The court’s bright-line distinction between affirmative acts and omissions provides a generous amount of protection to public entities. Unless a plaintiff can clearly show that his or her injury is “originally caused” by an affirmative action on the part of a public employee, governmental immunity will probably bar a tort claim. Further, although the court did not closely analyze the question of how direct a cause must be in order to qualify as “originally causing” an injury, the court’s dicta stating that the causation was not sufficient in this case even if the coach’s conduct were treated as an affirmative act suggests that there must be a clear and direct link between a public entity’s action and the harm suffered.
From these two cases, it may appear that immunity under state law is more robust than immunity under federal law. After all, the federal court denied the police officer immunity after discovery was conducted and evidence was introduced, finding that a full trial was necessary to determine if a constitutional violation occurred. The state court, by contrast, dismissed the plaintiffs’ case based purely on the allegations in the complaint, and despite accepting all of those allegations as true. But federal immunity provides significant protection to government employees: even a government employee who in fact violates a plaintiff’s constitutional rights may be entitled to immunity under federal law if the right was not clearly established, meaning that the employee should have been on notice at the time that his or her conduct violated the constitution.

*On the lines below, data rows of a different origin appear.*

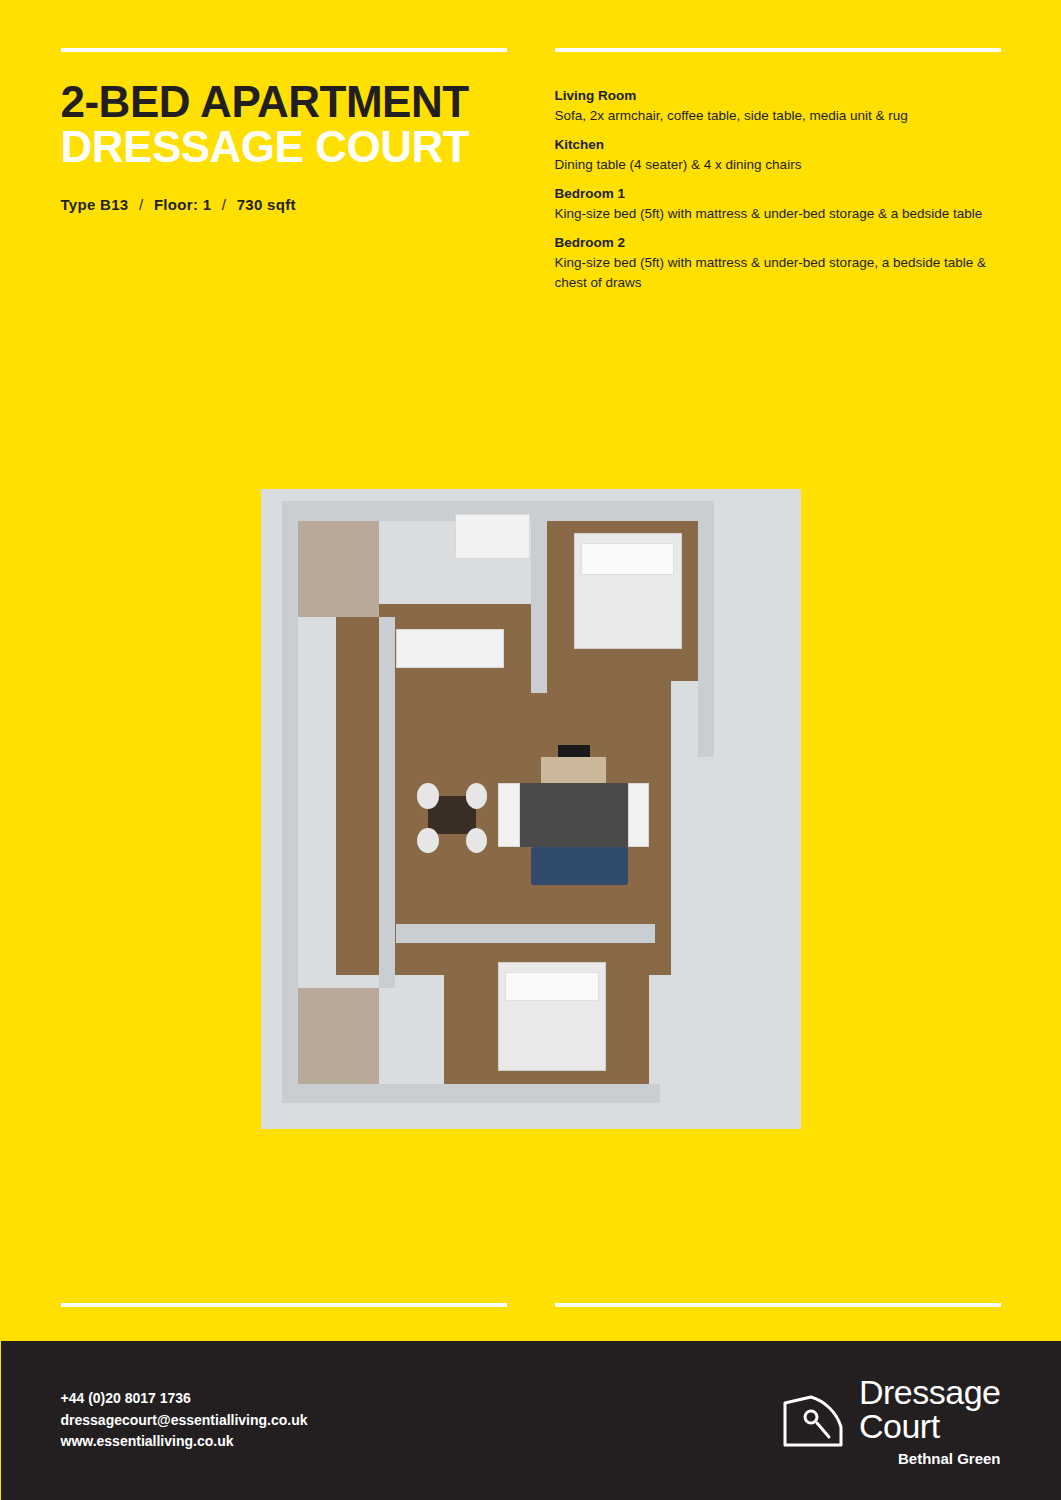2-Bed ApartmentDressage Court
Type B13 / Floor: 1 / 730 sqft
Living Room
Sofa, 2x armchair, coffee table, side table, media unit & rug
Kitchen
Dining table (4 seater) & 4 x dining chairs
Bedroom 1
King-size bed (5ft) with mattress & under-bed storage & a bedside table
Bedroom 2
King-size bed (5ft) with mattress & under-bed storage, a bedside table & chest of draws
+44 (0)20 8017 1736
dressagecourt@essentialliving.co.uk
www.essentialliving.co.uk
Dressage Court
Bethnal Green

The real distinction between these cases lies not in the law being applied, but in the affirmative or intentional nature of the actions alleged on the part of the defendants. The District is immune from suit because it was accused of omissions or failures to act, rather than affirmative actions that directly caused the plaintiff’s injuries. The police officer, on the other hand, is not immune from suit because he allegedly directly caused the plaintiff’s injury through intentional and affirmative acts. This is further illustrated by the fact that the plaintiff in the federal case had actually originally sued two different police officers: the one who allegedly ordered the dog to bite, and the one who first spotted the plaintiff in the yard and alerted the other officers to the plaintiff’s location. The court granted immunity to the second officer with almost no discussion. Because the evidence did not suggest that the second officer directly injured the plaintiff, he was dismissed from the suit.